WHAT YOU HAVE TO DO: Your response to the data below should hold nothing except the lines from the one containing "micrograph showing strong" down to the one containing "photomicrograph of pancreatic", reproduced exactly and without pictures.

MATERIAL PROVIDED:
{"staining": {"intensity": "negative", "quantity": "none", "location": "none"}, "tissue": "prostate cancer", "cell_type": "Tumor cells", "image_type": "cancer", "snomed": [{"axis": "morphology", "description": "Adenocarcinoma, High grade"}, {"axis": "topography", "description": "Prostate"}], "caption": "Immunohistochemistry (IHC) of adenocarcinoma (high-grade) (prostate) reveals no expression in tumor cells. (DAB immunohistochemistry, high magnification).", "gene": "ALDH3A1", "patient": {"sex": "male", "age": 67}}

--

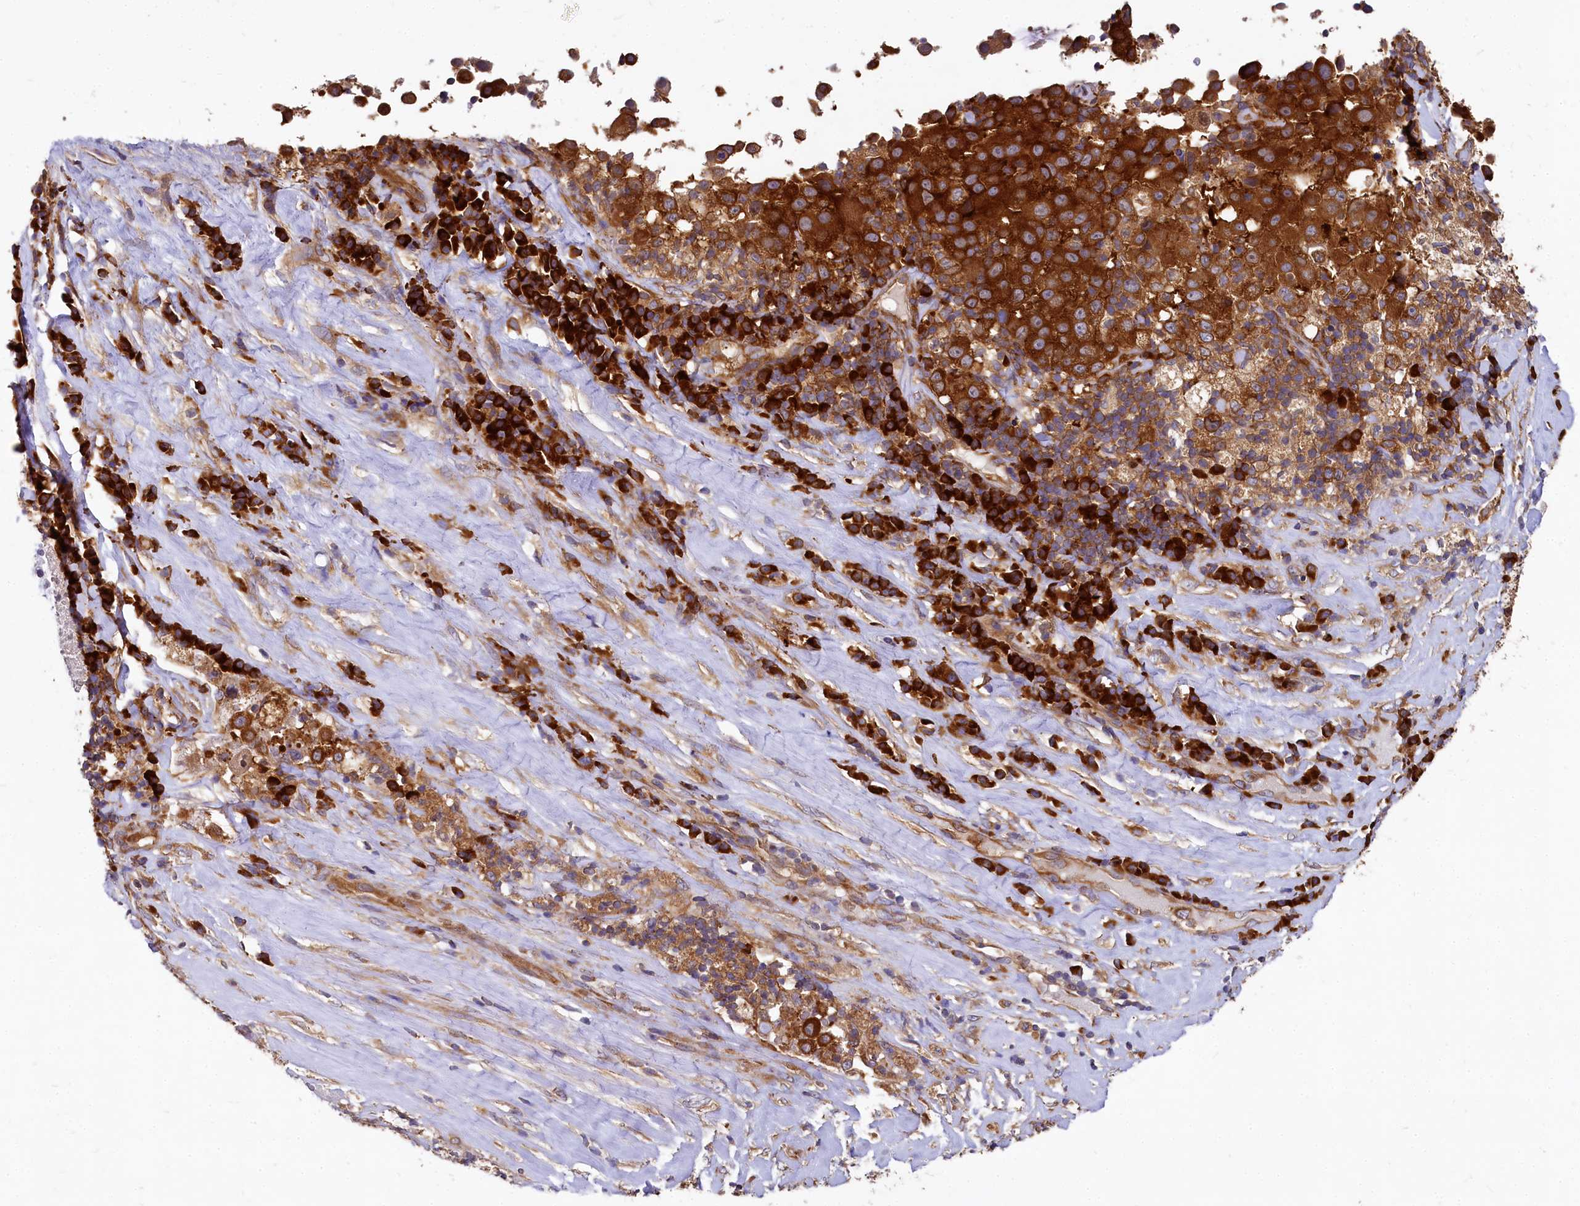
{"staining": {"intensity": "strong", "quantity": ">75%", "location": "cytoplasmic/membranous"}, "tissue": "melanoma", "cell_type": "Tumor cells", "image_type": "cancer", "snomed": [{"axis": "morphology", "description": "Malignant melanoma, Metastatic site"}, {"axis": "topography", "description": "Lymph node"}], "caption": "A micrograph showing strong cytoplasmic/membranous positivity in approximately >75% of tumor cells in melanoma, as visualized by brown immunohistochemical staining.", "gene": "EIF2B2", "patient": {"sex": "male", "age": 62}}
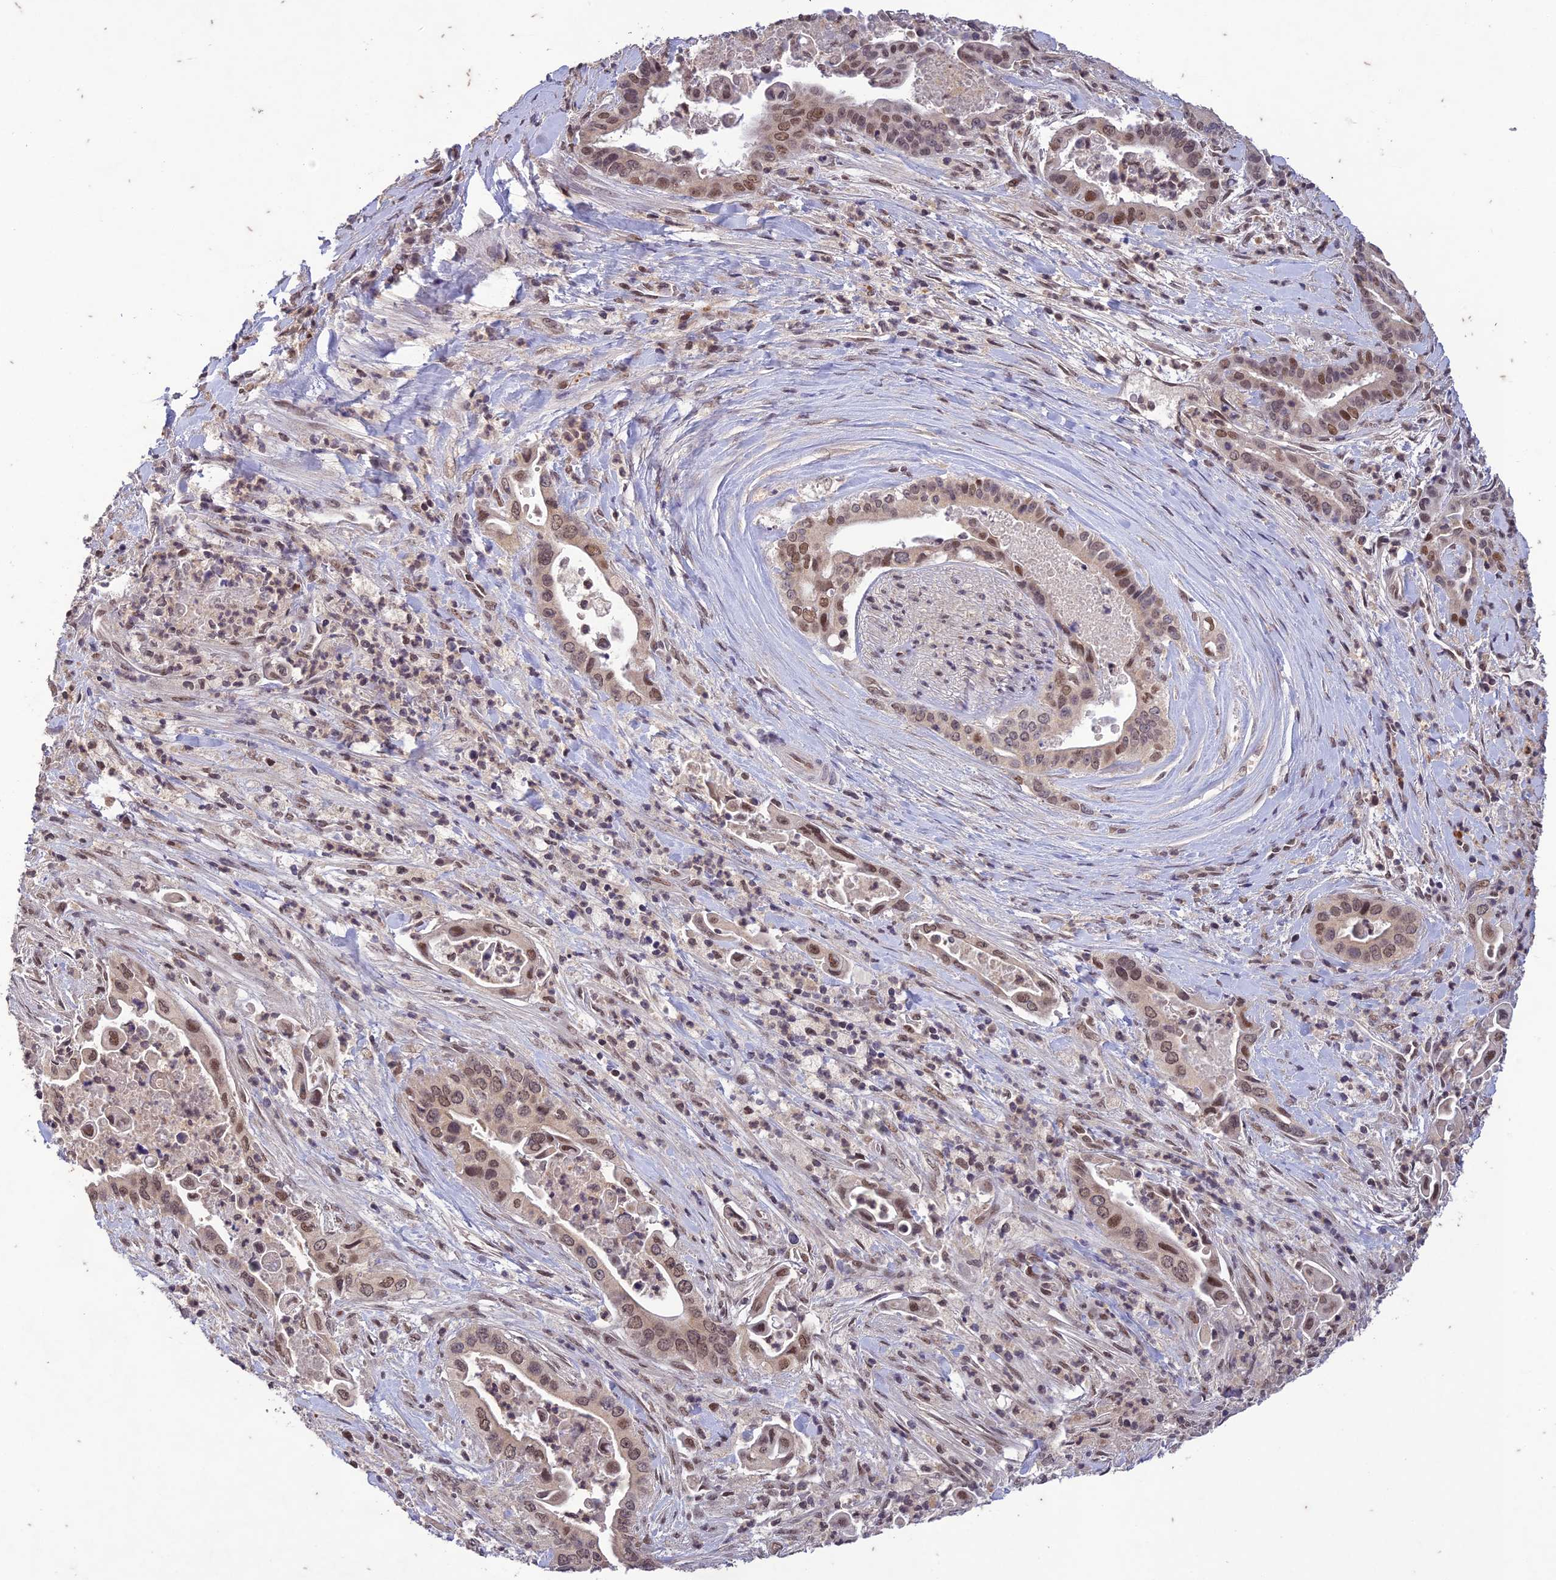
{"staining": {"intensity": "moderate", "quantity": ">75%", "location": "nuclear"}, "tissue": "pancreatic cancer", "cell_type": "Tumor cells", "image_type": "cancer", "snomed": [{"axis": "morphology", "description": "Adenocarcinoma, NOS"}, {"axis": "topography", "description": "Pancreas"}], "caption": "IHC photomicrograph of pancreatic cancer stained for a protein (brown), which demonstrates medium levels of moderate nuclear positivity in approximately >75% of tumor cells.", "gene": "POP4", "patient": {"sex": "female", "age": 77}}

YOUR RESPONSE:
{"staining": {"intensity": "strong", "quantity": ">75%", "location": "cytoplasmic/membranous"}, "tissue": "melanoma", "cell_type": "Tumor cells", "image_type": "cancer", "snomed": [{"axis": "morphology", "description": "Malignant melanoma, Metastatic site"}, {"axis": "topography", "description": "Lymph node"}], "caption": "A micrograph showing strong cytoplasmic/membranous positivity in approximately >75% of tumor cells in melanoma, as visualized by brown immunohistochemical staining.", "gene": "EIF2B2", "patient": {"sex": "male", "age": 62}}
{"staining": {"intensity": "moderate", "quantity": ">75%", "location": "nuclear"}, "tissue": "pancreatic cancer", "cell_type": "Tumor cells", "image_type": "cancer", "snomed": [{"axis": "morphology", "description": "Adenocarcinoma, NOS"}, {"axis": "topography", "description": "Pancreas"}], "caption": "IHC photomicrograph of pancreatic cancer stained for a protein (brown), which demonstrates medium levels of moderate nuclear positivity in approximately >75% of tumor cells.", "gene": "POP4", "patient": {"sex": "female", "age": 77}}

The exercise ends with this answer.